The configuration file is a YAML file.
One configuration, multiple datasets#
A Search-a-licious instance only have one configuration file, but is capable of serving multiple datasets
It provides a section for each index you want to create (corresponding to a dataset).
If you have more than one dataset, one must be declared the default (see default_index)
Main sections#
For each indexe the main sections are:
- index: some configuration of the Elasticsearch index
- fields: the fields you want to put in the index, their type and other configurations
- taxonomy: definitions of taxonomies that are used by this index
- redis_stream_name and document_fetcher: if you use continuous updates, you will need to define one
- preprocessor and result_processor are two fields enabling to handle specificities of your dataset.
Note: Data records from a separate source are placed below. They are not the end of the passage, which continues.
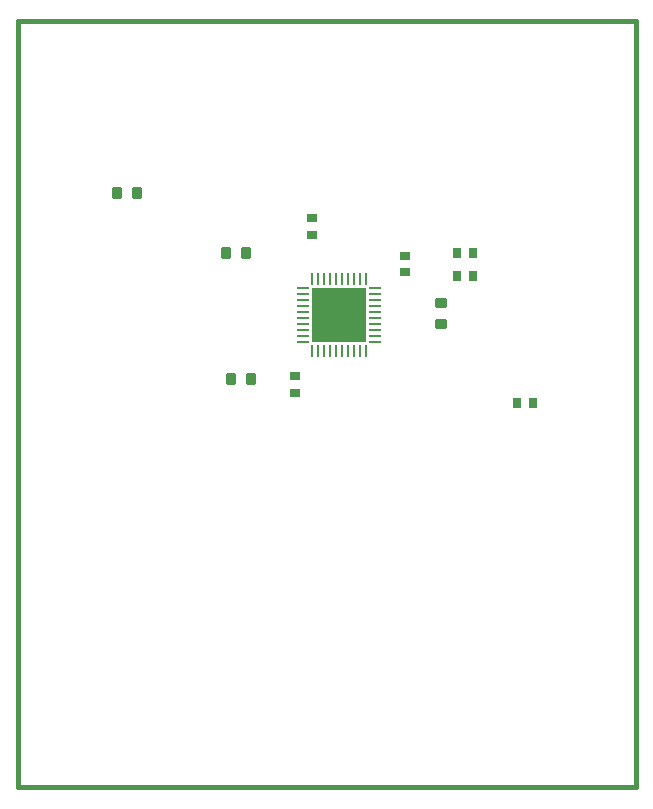
<source format=gtp>
G04 Layer_Color=8421504*
%FSLAX25Y25*%
%MOIN*%
G70*
G01*
G75*
G04:AMPARAMS|DCode=10|XSize=39.37mil|YSize=35.43mil|CornerRadius=4.43mil|HoleSize=0mil|Usage=FLASHONLY|Rotation=270.000|XOffset=0mil|YOffset=0mil|HoleType=Round|Shape=RoundedRectangle|*
%AMROUNDEDRECTD10*
21,1,0.03937,0.02658,0,0,270.0*
21,1,0.03051,0.03543,0,0,270.0*
1,1,0.00886,-0.01329,-0.01526*
1,1,0.00886,-0.01329,0.01526*
1,1,0.00886,0.01329,0.01526*
1,1,0.00886,0.01329,-0.01526*
%
%ADD10ROUNDEDRECTD10*%
%ADD11R,0.18189X0.18189*%
%ADD12O,0.00984X0.04331*%
%ADD13O,0.04331X0.00984*%
%ADD14R,0.02953X0.03740*%
%ADD15R,0.03740X0.02953*%
G04:AMPARAMS|DCode=16|XSize=39.37mil|YSize=35.43mil|CornerRadius=4.43mil|HoleSize=0mil|Usage=FLASHONLY|Rotation=180.000|XOffset=0mil|YOffset=0mil|HoleType=Round|Shape=RoundedRectangle|*
%AMROUNDEDRECTD16*
21,1,0.03937,0.02658,0,0,180.0*
21,1,0.03051,0.03543,0,0,180.0*
1,1,0.00886,-0.01526,0.01329*
1,1,0.00886,0.01526,0.01329*
1,1,0.00886,0.01526,-0.01329*
1,1,0.00886,-0.01526,-0.01329*
%
%ADD16ROUNDEDRECTD16*%
%ADD21C,0.01500*%
D10*
X177847Y236000D02*
D03*
X171153D02*
D03*
X176000Y278000D02*
D03*
X169307D02*
D03*
X133153Y298000D02*
D03*
X139847D02*
D03*
D11*
X207047Y257508D02*
D03*
D12*
X198189Y269516D02*
D03*
X200157D02*
D03*
X202126D02*
D03*
X204095D02*
D03*
X206063D02*
D03*
X208032D02*
D03*
X210000D02*
D03*
X211968D02*
D03*
X213937D02*
D03*
X215905D02*
D03*
Y245500D02*
D03*
X213937D02*
D03*
X211968D02*
D03*
X210000D02*
D03*
X208032D02*
D03*
X206063D02*
D03*
X204095D02*
D03*
X202126D02*
D03*
X200157D02*
D03*
X198189D02*
D03*
D13*
X219055Y266366D02*
D03*
Y264398D02*
D03*
Y262429D02*
D03*
Y260461D02*
D03*
Y258492D02*
D03*
Y256524D02*
D03*
Y254555D02*
D03*
Y252587D02*
D03*
Y250618D02*
D03*
Y248650D02*
D03*
X195039D02*
D03*
Y250618D02*
D03*
Y252587D02*
D03*
Y254555D02*
D03*
Y256524D02*
D03*
Y258492D02*
D03*
Y260461D02*
D03*
Y262429D02*
D03*
Y264398D02*
D03*
Y266366D02*
D03*
D14*
X251756Y270500D02*
D03*
X246244D02*
D03*
X251756Y278000D02*
D03*
X246244D02*
D03*
X271756Y228000D02*
D03*
X266244D02*
D03*
D15*
X229000Y277256D02*
D03*
Y271744D02*
D03*
X198000Y289756D02*
D03*
Y284244D02*
D03*
X192228Y231591D02*
D03*
Y237102D02*
D03*
D16*
X241000Y261347D02*
D03*
Y254654D02*
D03*
D21*
X100000Y355500D02*
X102500D01*
X100000Y100000D02*
Y355500D01*
X102500D02*
X112500D01*
X161500D01*
X306000D01*
Y100000D02*
Y355500D01*
X100000Y100000D02*
X306000D01*
M02*

</source>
- scripts: to use sort by script (see How to use scripts)
Index configuration#
Search-a-licious is really based upon Elasticsearch,
This section provides some important fields to control the way it is used.
id_field_name
is particularly important as it must contain a field that uniquely identifies each items.
If you don't have such field, you might use preprocessor
to compute one.
It is important to have such an id to be able to use continuous updates.
last_modified_field_name
is also important for continuous updates to decide
where to start the event stream processing.
Fields#
This is one of the most important section.
It specifies what will be stored in your index, which fields will be searchable, and how.
You have to plan in advance how you configure this.
Think well about:
- fields you want to search and how you want to search them
- which information you need to display in search results
- what you need to sort on
- which facets you want to display
- which charts you need to build
Changing this section will probably involve a full re-indexing of all your items.
Some typical configurations for fields:
A tags field that as values that are searched as an exact value (aka keyword), eg. a tag:
tags:
type: keyword
An ingredients field that is used for full text search when no field is specified:
ingredients:
type: text
full_text_search: true
A field product_name
that is used for full text search, but with multilingual support:
product_name:
full_text_search: true
type: text_lang
A scans_n field is an integer field:
scans_n:
type: integer
A specific_warnings
field that is used for full text search,
but only when you specify the field:
specific_warnings:
type: text
A field brands_tags that needs to be split in multiple values (according to split_separator
option):
brands_tags:
type: keyword
split: true
A field labels_tags, that is used for exact match but with support of a taxonomy, and that can be used for faceting, and bar graph generation:
labels_tags:
type: keyword
taxonomy_name: label
bucket_agg: true
Read more in the reference documentation.
Document fetcher, pre-processors and post-processors#
It is not always straight forward to index an item.
Search-a-licious offers a way for you to customize some critical operations using Python code.
- preprocessor adapts you document before being indexed
- whereas result_processor adapts each result returned by a search, keep it lightweight !
- document_fetcher is only used for continuous updates to fetch documents using an API
Read more in the reference documentation.
Scripts#
You can also add scripts for sorting documents. See How to use scripts.